I don’t think this is unreasonable. Fisherian statistics is about deriving estimators and finding causal explanations. The field evolved in a time before computers, where data was typically difficult and costly to acquire. As a result, people spent a whole lot of time thinking about exactly which data points they should collect and exactly how much information they can extract. “Data Science”, on the other hand, came of age in a computerized, connected world where “big data” was already a passe phrase. The question isn’t so much, “How much data can I afford to collect?” as it is, “How can I process and learn from all this data that’s been dropped on my head?”
The Data Generation Process
Back when I was taking DOE courses in grad school, this was a straightforward concept. In fact, we took the time to write down mathematical models for what it looked like! We’d say something like:
$$y_{i} = \beta X_i + \epsilon_i$$
where the errors are iid Gaussian, etc., etc. If we knew we wanted to answer a specific questions (e.g., “Will Fertilizer A produce higher yields than Fertilizer B?”), we’d make sure we generated data with these two fertilizers, and we’d account for confounders. We’d note that our inference would only apply for the types of soils and environments where we did the testing, etc. These caveats and limitations are foregrounded because we often made conscious decisions to trade them away for a leaner test as part of the DOE process.

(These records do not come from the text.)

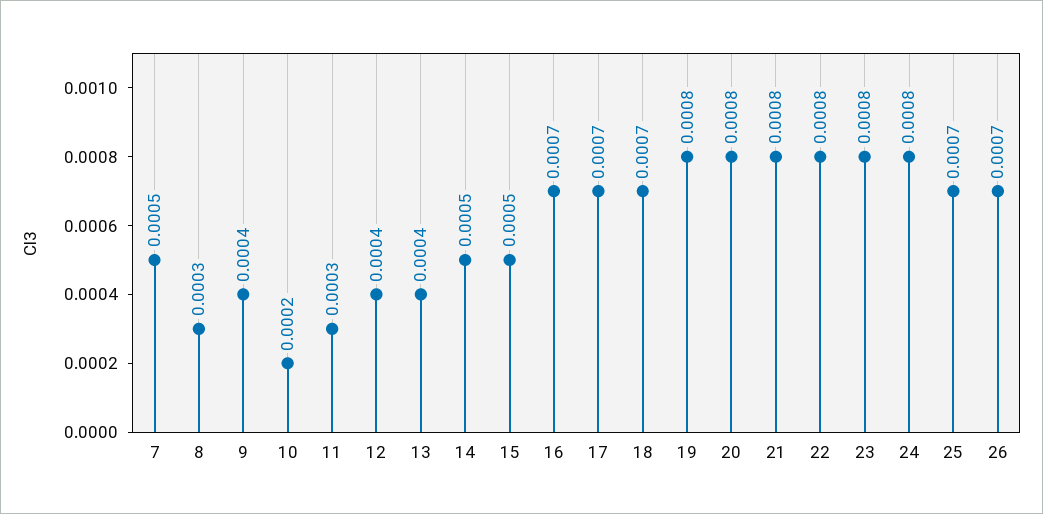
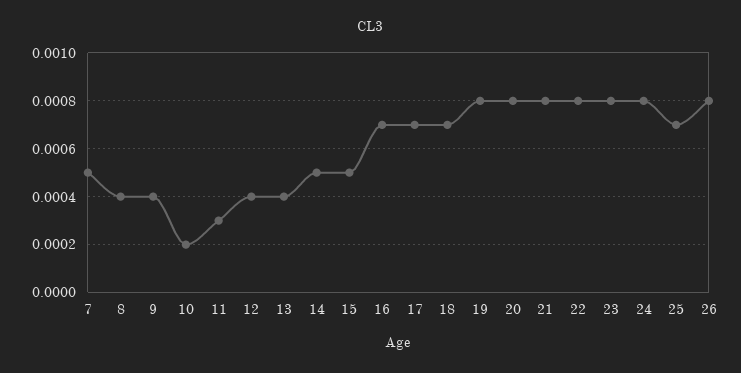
8: 0.0003 -> 0.0004
26: 0.0007 -> 0.0008

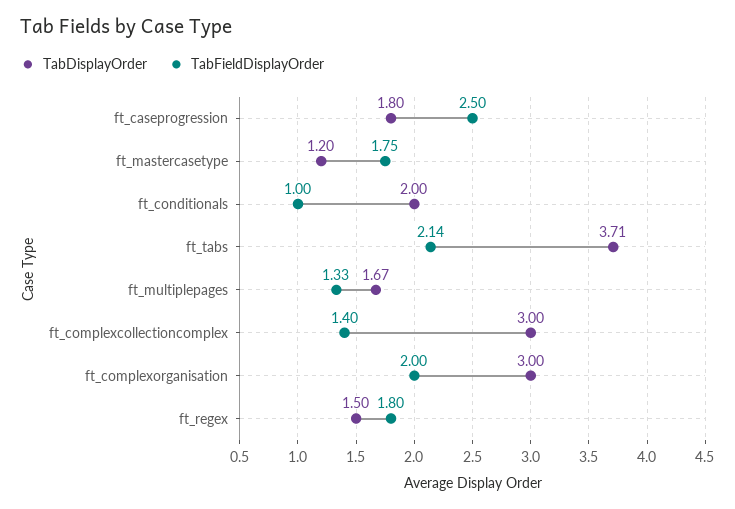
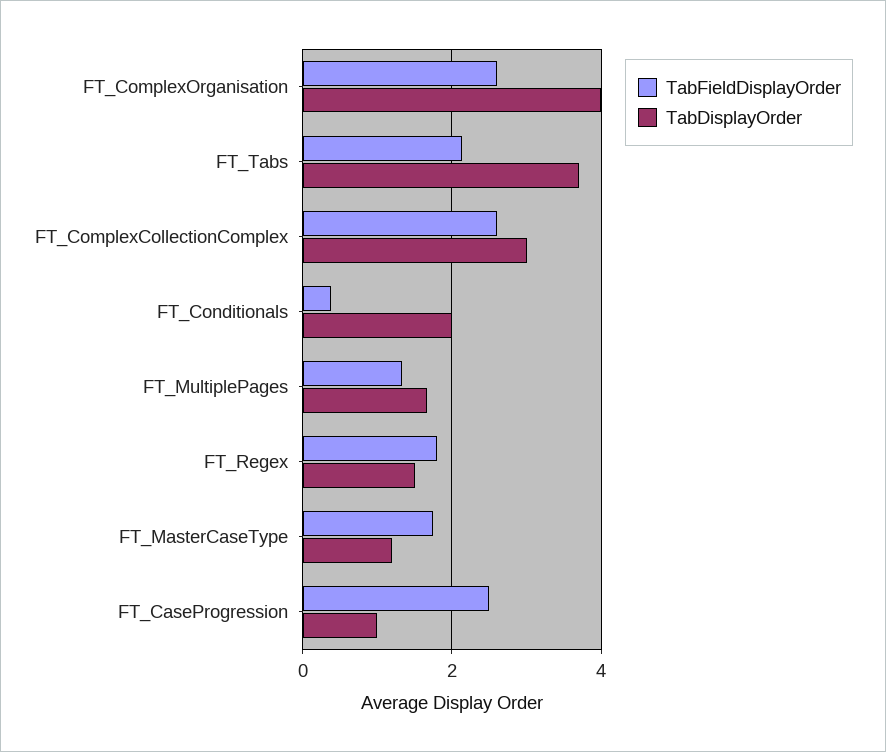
TabDisplayOrder, ft_caseprogression: 1.8 -> 1
TabFieldDisplayOrder, ft_conditionals: 1 -> 0.4
TabFieldDisplayOrder, ft_complexcollectioncomplex: 1.4 -> 2.6
TabDisplayOrder, ft_complexorganisation: 3 -> 4
TabFieldDisplayOrder, ft_complexorganisation: 2 -> 2.6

Things don’t tend to work that way in the world of data science. Instead of thinking about which data points you’d like to get, you build a data set by scraping, cleaning, and joining data from various sources. Often times, the questions you asked are informed by the information available to you. To a statistician, this looks like an observational study, which have a host of limitations. Fortunately for the data scientist, in many cases you don’t have a sample but instead what amounts to a census.
The breadth of available data is often a saving grace. Issues like sampling bias and out-of-scope inference go away when you can look at the whole distribution. But I fear this makes analyst complacent and unaware of pitfalls that are readily apparent when data points are consciously and carefully selected. And if it turns out that the data generation process changes, you’re less likely to notice if you didn’t go through the trouble to model it in the first place.